* _What to do_
Exact transcription with no images: write out all of the entries below.
==== Data excerpts ====
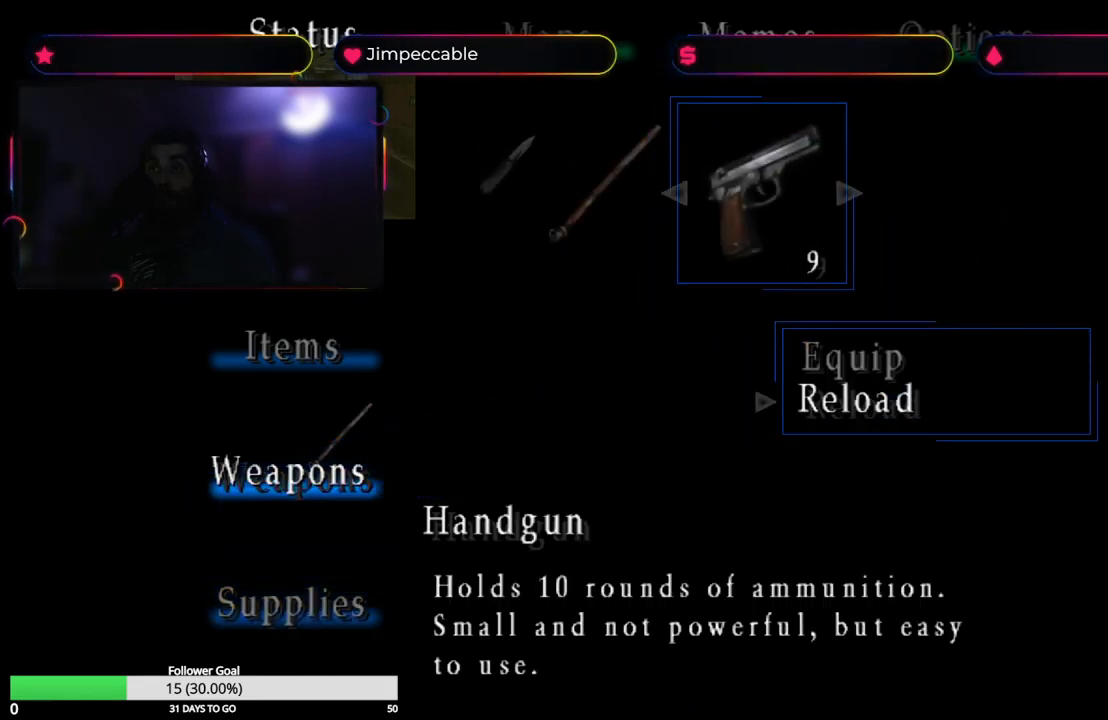
{"buttons": [], "left_stick": "up", "right_stick": "center", "events": [[67, "A", "down"], [200, "A", "up"], [350, "left_stick", "up"]]}
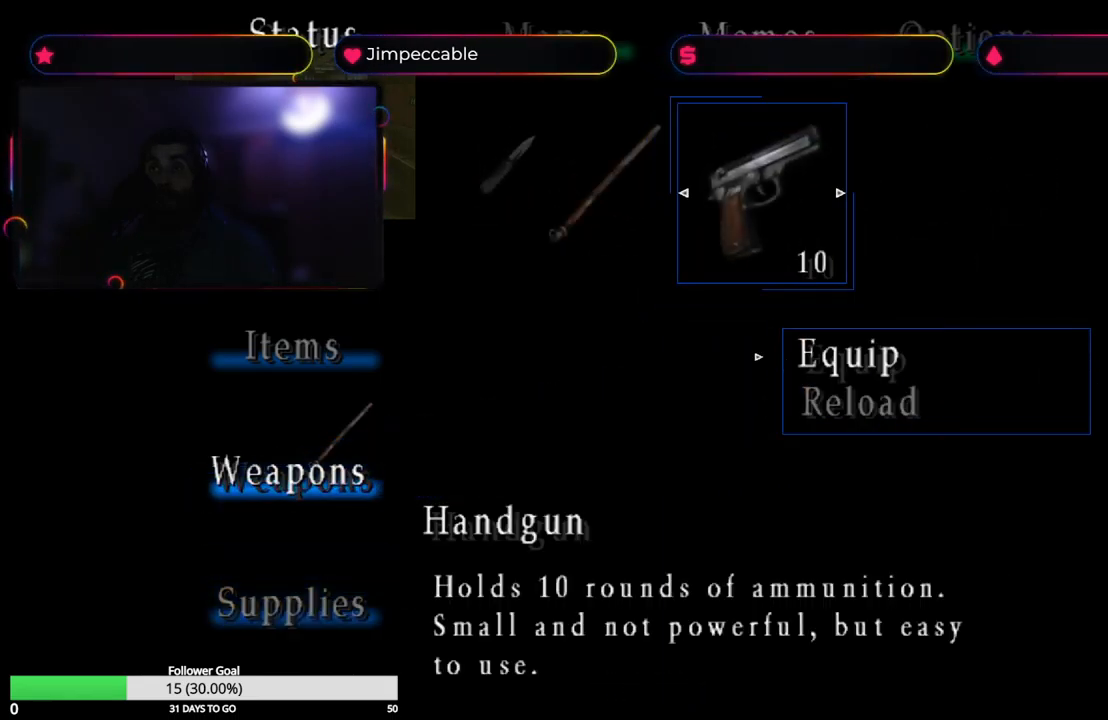
{"buttons": [], "left_stick": "center", "right_stick": "center", "events": [[167, "left_stick", "center"]]}
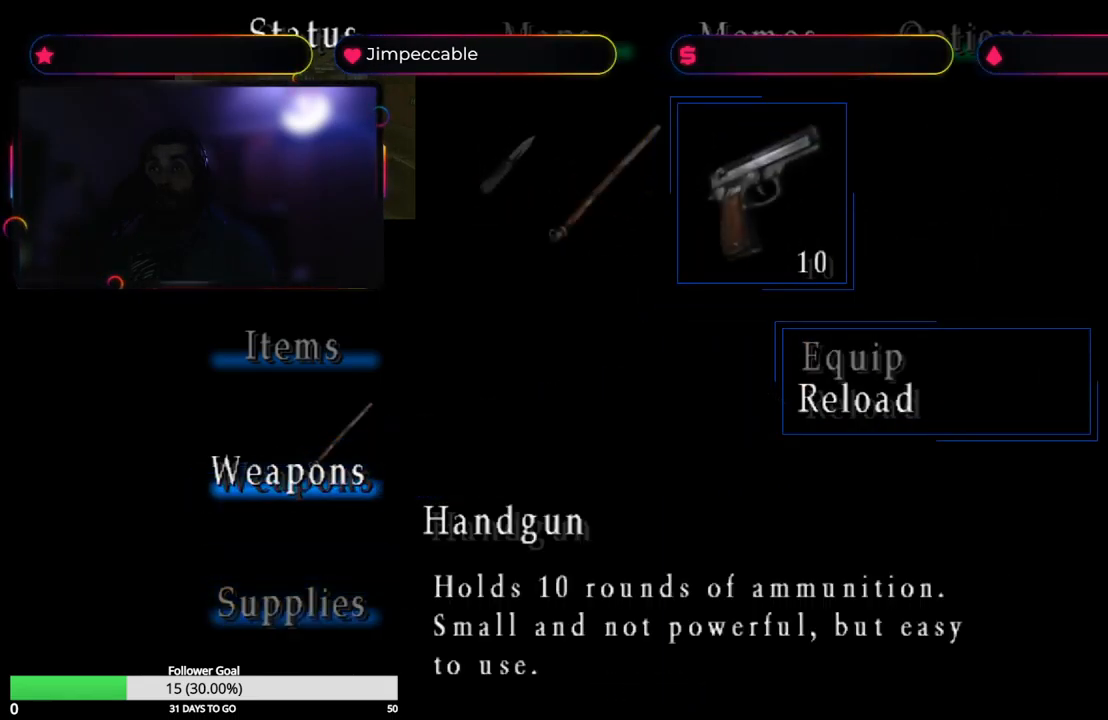
{"buttons": [], "left_stick": "center", "right_stick": "center", "events": [[117, "Y", "down"], [234, "Y", "up"]]}
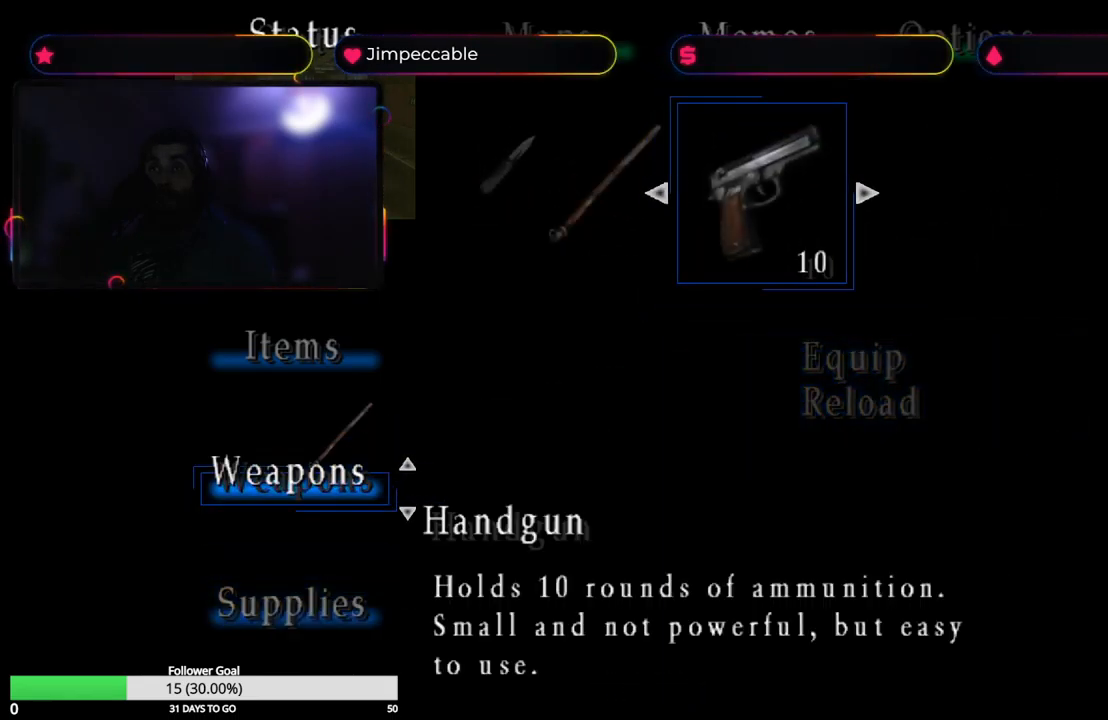
{"buttons": [], "left_stick": "center", "right_stick": "center", "events": [[150, "Y", "down"], [284, "Y", "up"]]}
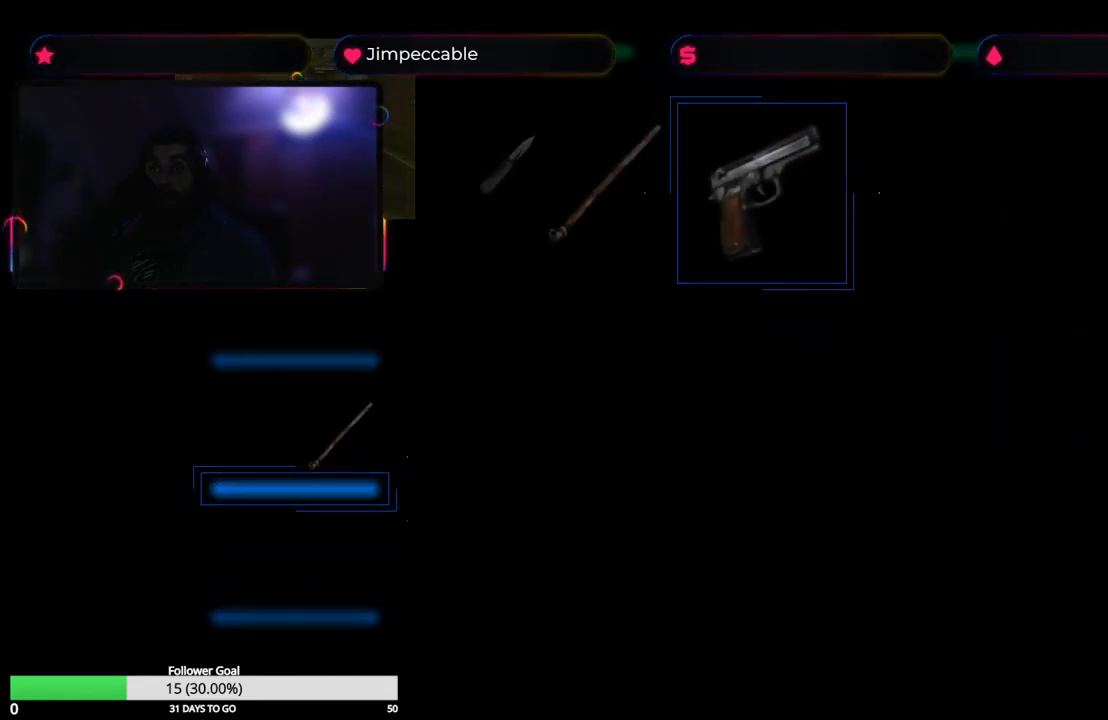
{"buttons": [], "left_stick": "up", "right_stick": "center", "events": [[150, "left_stick", "up"]]}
====
* _Problem solution_
{"buttons": [], "left_stick": "up", "right_stick": "center", "events": [[67, "A", "down"], [200, "A", "up"], [350, "left_stick", "up"]]}
{"buttons": [], "left_stick": "center", "right_stick": "center", "events": [[167, "left_stick", "center"]]}
{"buttons": [], "left_stick": "center", "right_stick": "center", "events": [[117, "Y", "down"], [234, "Y", "up"]]}
{"buttons": [], "left_stick": "center", "right_stick": "center", "events": [[150, "Y", "down"], [284, "Y", "up"]]}
{"buttons": [], "left_stick": "up", "right_stick": "center", "events": [[150, "left_stick", "up"]]}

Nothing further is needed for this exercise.